My other prayer is that God can use me at this time to be a comfort to my family. But I feel wholly unprepared for such a thing. I suddenly find myself at a loss as to what to offer them other than the knowledge of the saving grace of our Heavenly Father and His gift of everlasting life, which should be sufficient given the belief that my dad was, indeed, saved. I think he was, though I regret now not having fully confirmed that during my last visit. I made the mistake of believing I would see him at least one more time. But this is proof that we can’t ever assume such a thing will be true.

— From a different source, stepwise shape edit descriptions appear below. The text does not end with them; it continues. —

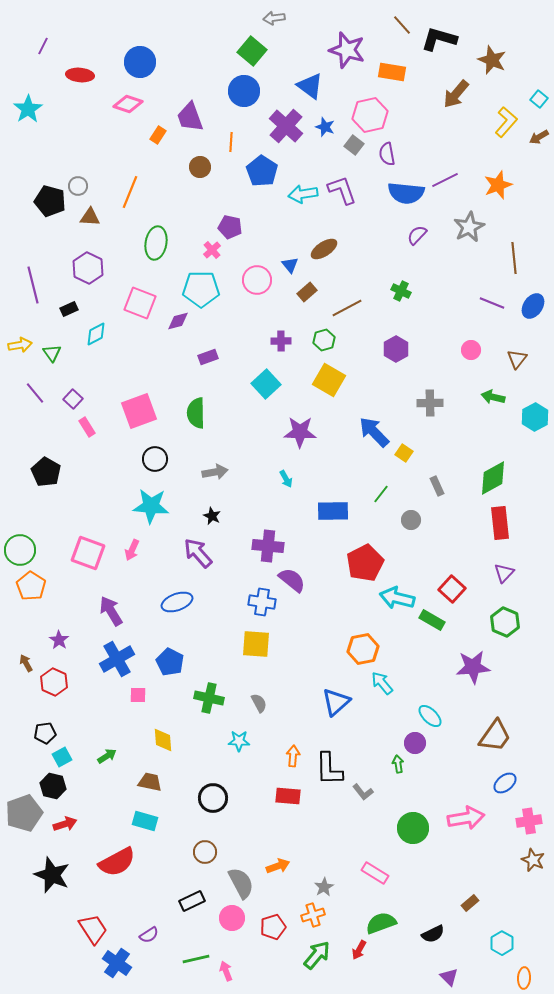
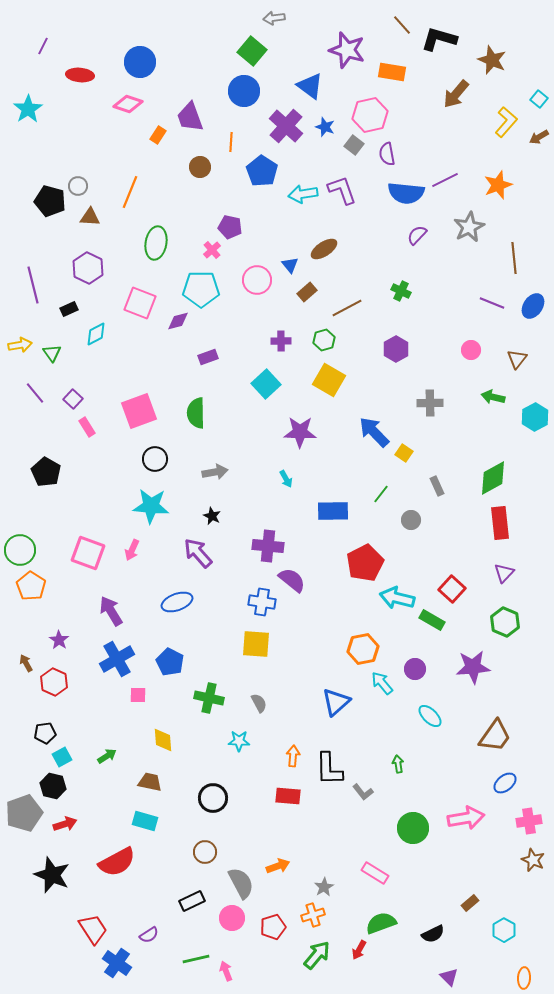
purple circle at (415, 743): moved 74 px up
cyan hexagon at (502, 943): moved 2 px right, 13 px up
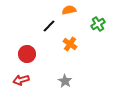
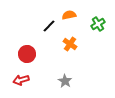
orange semicircle: moved 5 px down
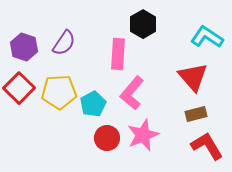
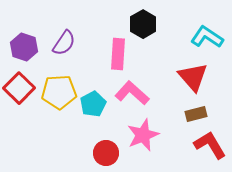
pink L-shape: rotated 92 degrees clockwise
red circle: moved 1 px left, 15 px down
red L-shape: moved 3 px right, 1 px up
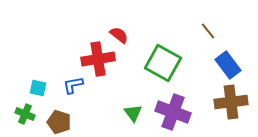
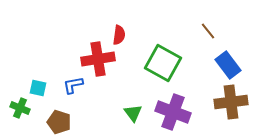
red semicircle: rotated 60 degrees clockwise
green cross: moved 5 px left, 6 px up
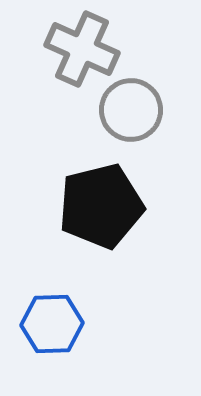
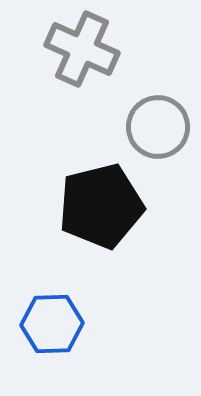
gray circle: moved 27 px right, 17 px down
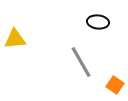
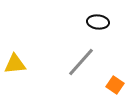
yellow triangle: moved 25 px down
gray line: rotated 72 degrees clockwise
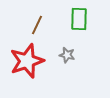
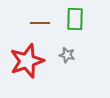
green rectangle: moved 4 px left
brown line: moved 3 px right, 2 px up; rotated 66 degrees clockwise
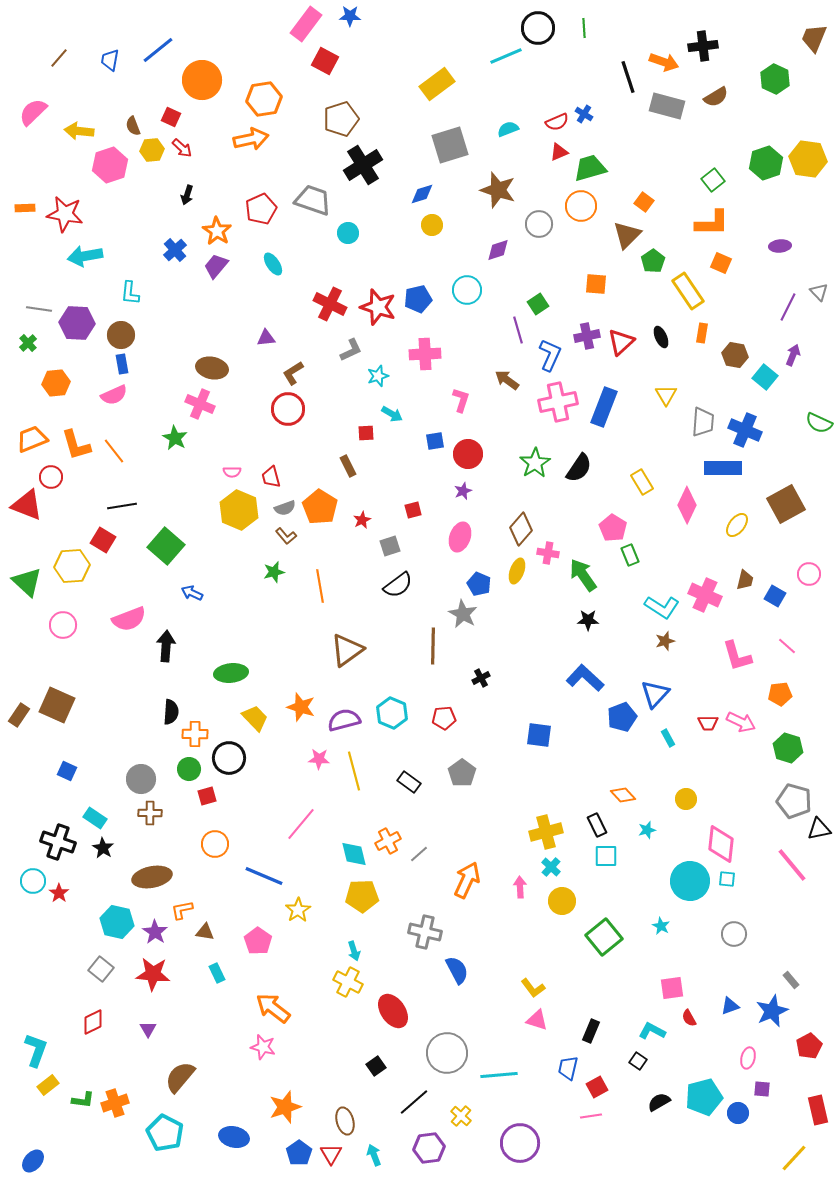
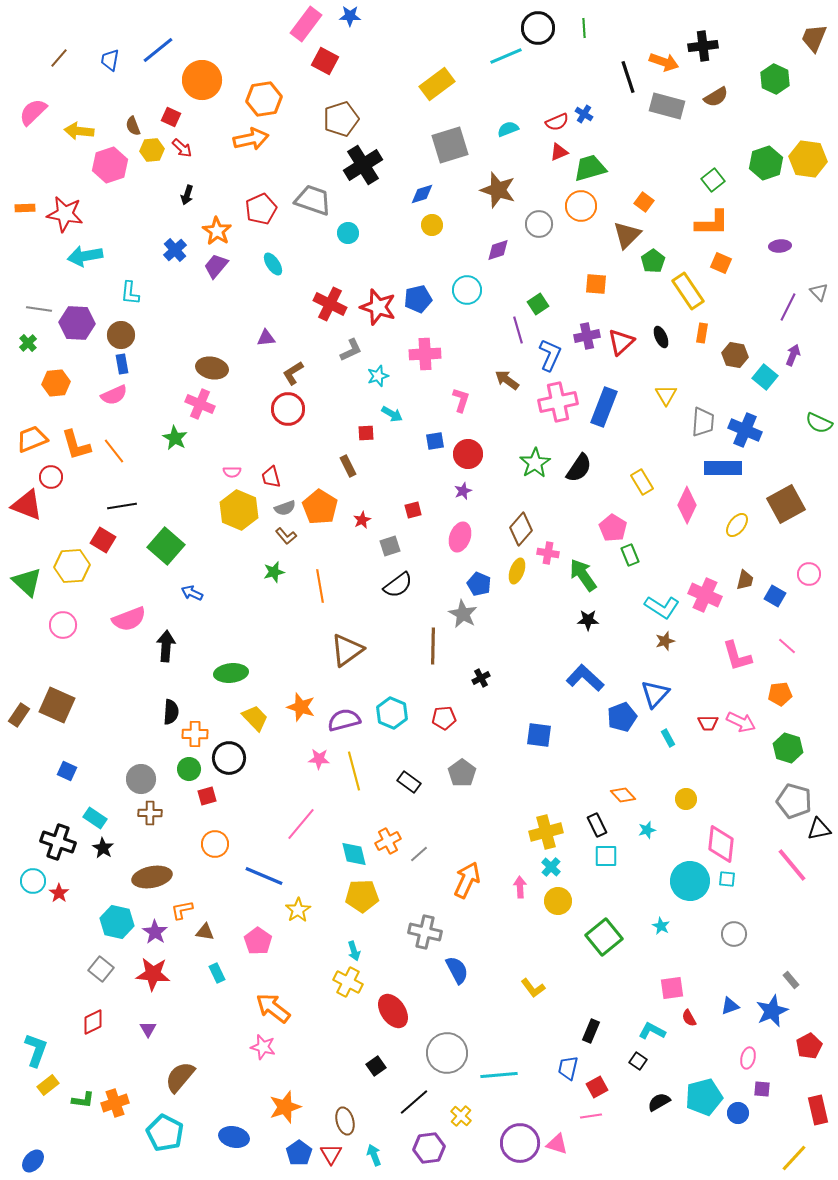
yellow circle at (562, 901): moved 4 px left
pink triangle at (537, 1020): moved 20 px right, 124 px down
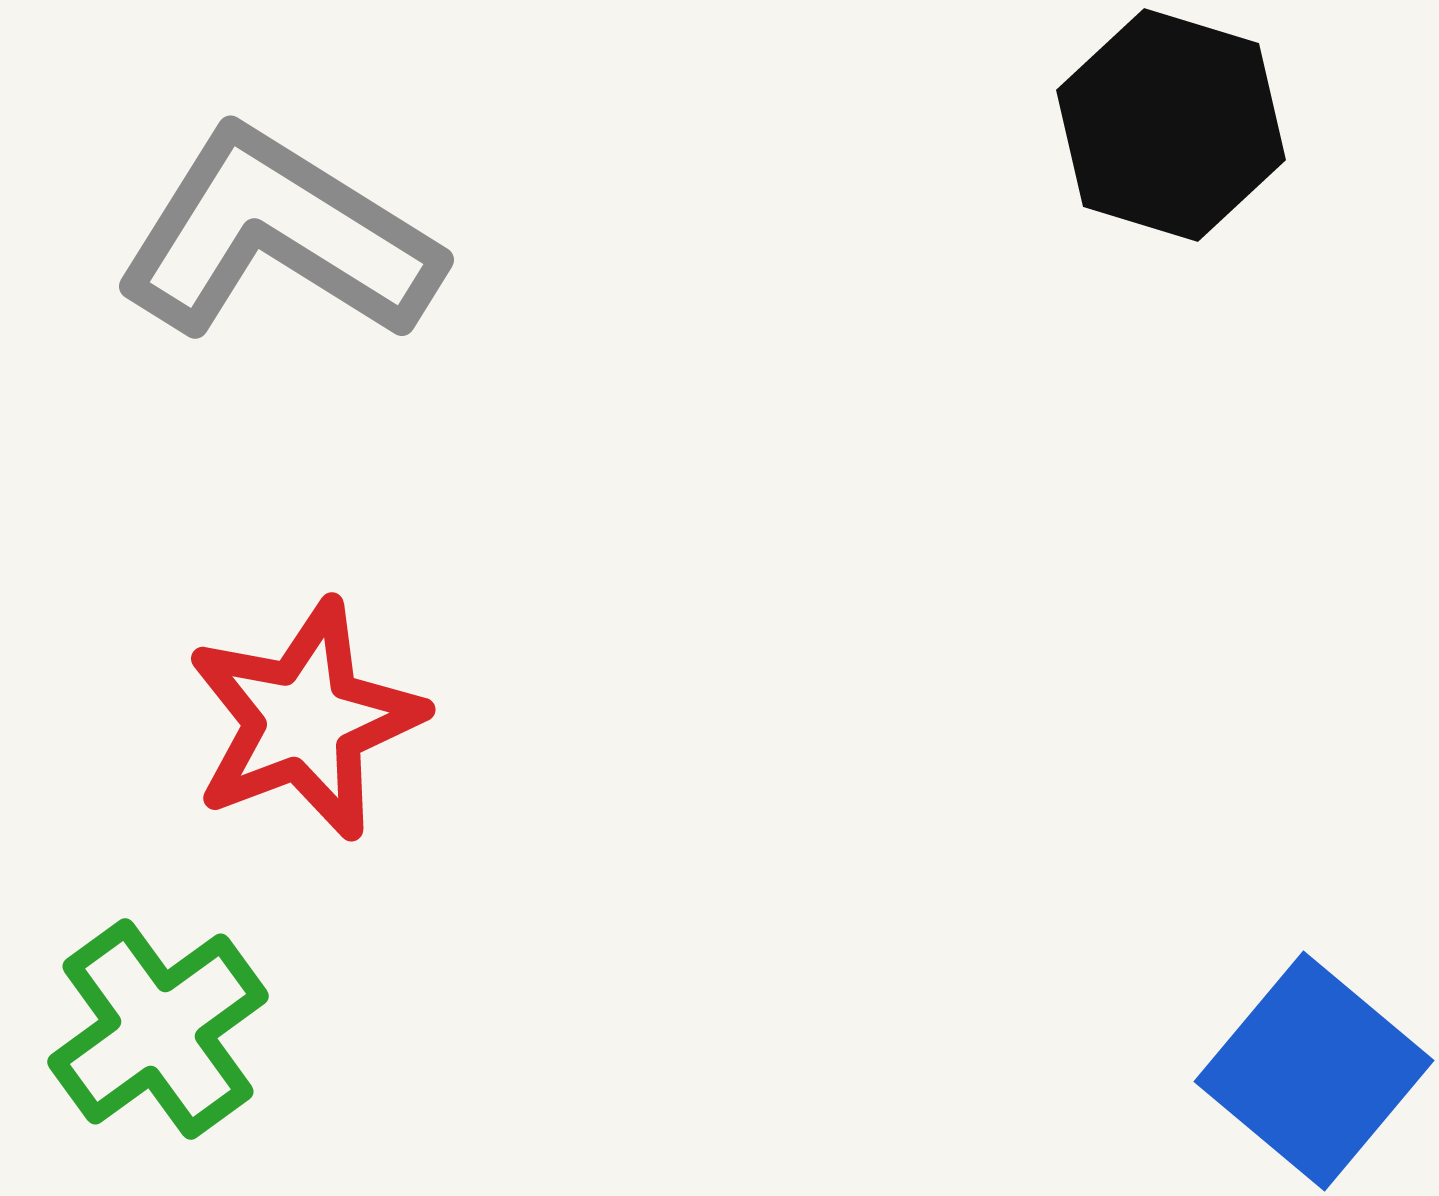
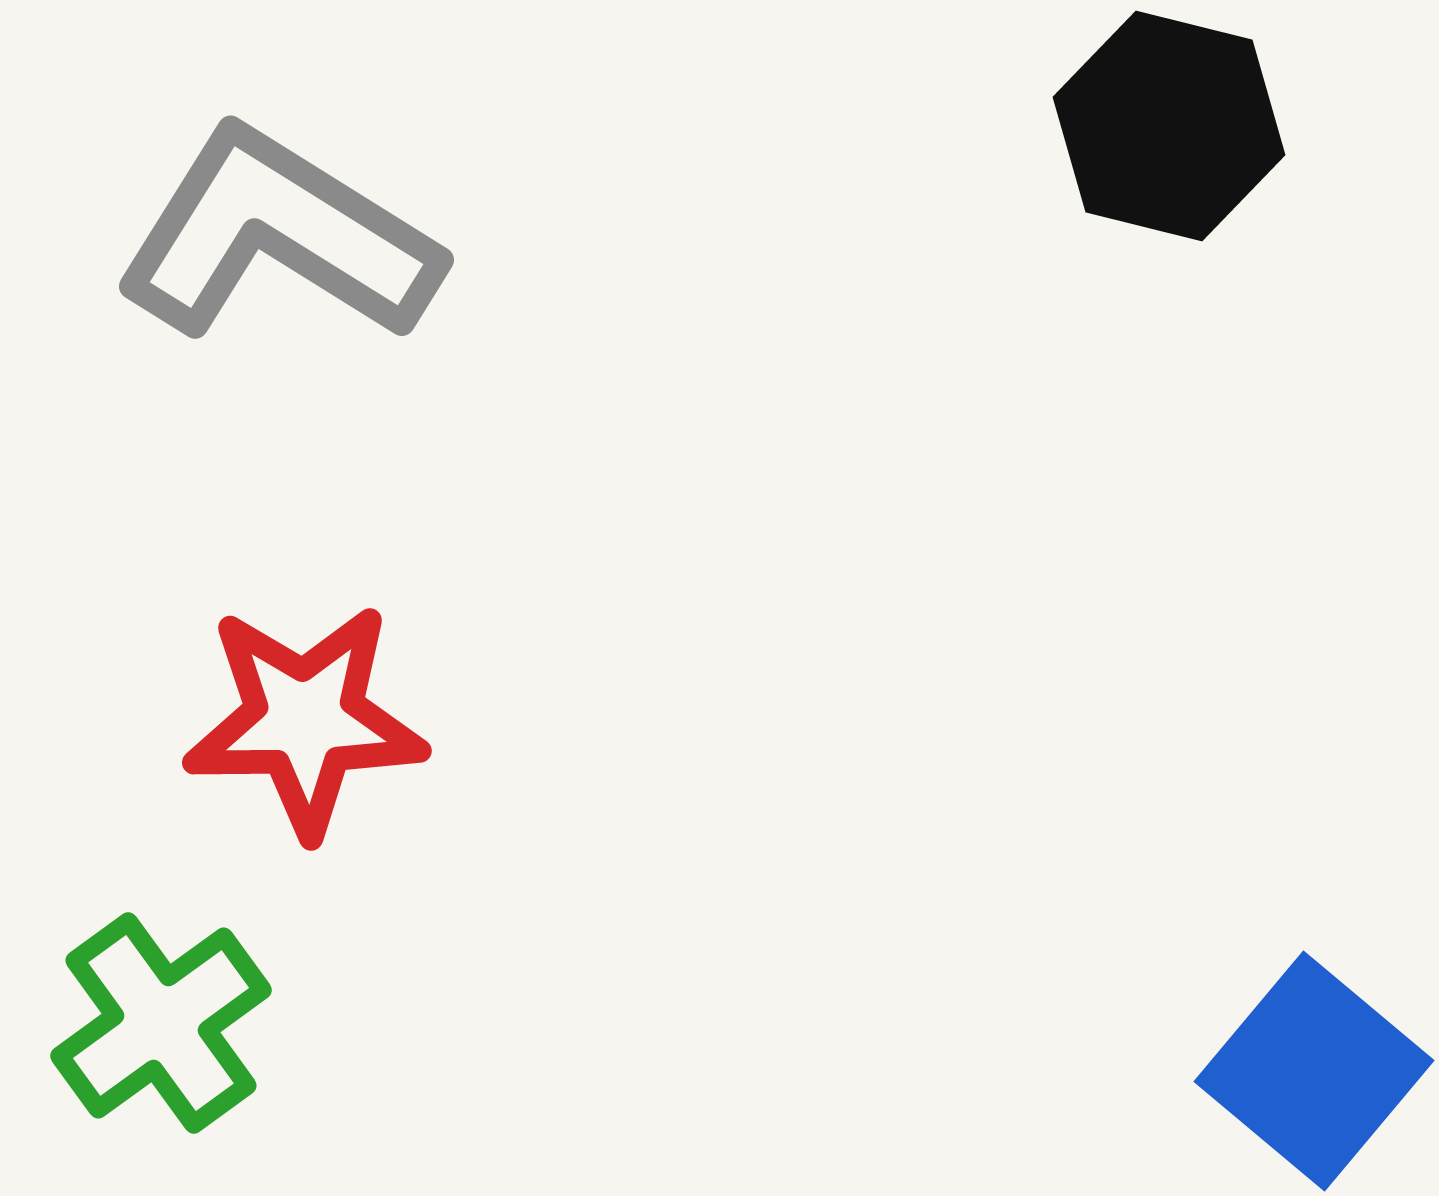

I suppose it’s normal at such a time to feel as if all the joy in life has escaped, like the air from a balloon, leaving me to wonder what exactly will matter anymore after it’s all said and done. My God I will cling to, my faith in Him never wavering. My wife, my children, my siblings … All of them I hold dearer with each passing moment. I want to hold them all, hug them tight, and tell them over and over how much I love them. But I can’t, at least not now.

How does one go on as normal after losing a parent? I don’t know. But worse, it makes me wonder how one can carry on after losing a husband of almost sixty years? How does one deal with that much pain? That much loss? What will become of my mom when the only man she has ever loved passes away? She is not a strong woman, and never has been. I worry that she won’t be able to deal with something so devastating, and I worry that I will be useless in helping her to cope. Of course, how can I when I don’t even know how I will hold up. I’ve not cried much over the last eight months or so since this journey began. Why? I don’t know. Perhaps it’s waiting in the wings, waiting to overwhelm me at a moment’s notice.

Life seems gray today, as gray as the dense fog we drove through in the middle of the night to make it to the airport on time. Though I’m sure the colors will return, I just don’t know when that will happen. When will the things that before seemed so important to me become significant again? Other than God and my family, not much really seems to mean much anymore. But perhaps that’s the way it is supposed to be. Maybe all that other stuff is really all that small stuff of life that isn’t supposed to matter anyway. For now, it doesn’t. Time will tell if it ever does again.

As a final thought, since I found out that my dad was most likely dying, I’ve been consumed by regrets, both small and large. It’s sad that I will never have the opportunity to do anything about them, but I will have a lifetime to remember them. For all those things I did and did not do, dad, I’m sorry. Know that I have always loved you and always will. You were a wonderful father to all us kids and a caring husband who, until the day you passed away, loved my mother dearly. You placed her up so high on a pedestal, even after all the years together, that you still didn’t believe you deserved a woman like her. Well, you did, dad. You did.

A song has been echoing through my mind over the last several hours. It fits this moment in my life perfectly. It’s entitled Everything I Own by Bread. Upon a first listen, most people easily dismiss the song as a typical “guy loses girl” tune. But the truth is, it has a much deeper meaning. As explained by the man who wrote the song, David Gates, it was written for his father after he passed away. Listen to the song and, if your dad is still alive, give him a call and let him know that you love him and that you were thinking about him. If your father has passed away, remember him, and share his memory with your children so that he can, in some simple way, live on in the hearts and minds of those of which he is such a fundamental part.

I love you, Dad. Your “dash” counted for way more than you’ll ever know.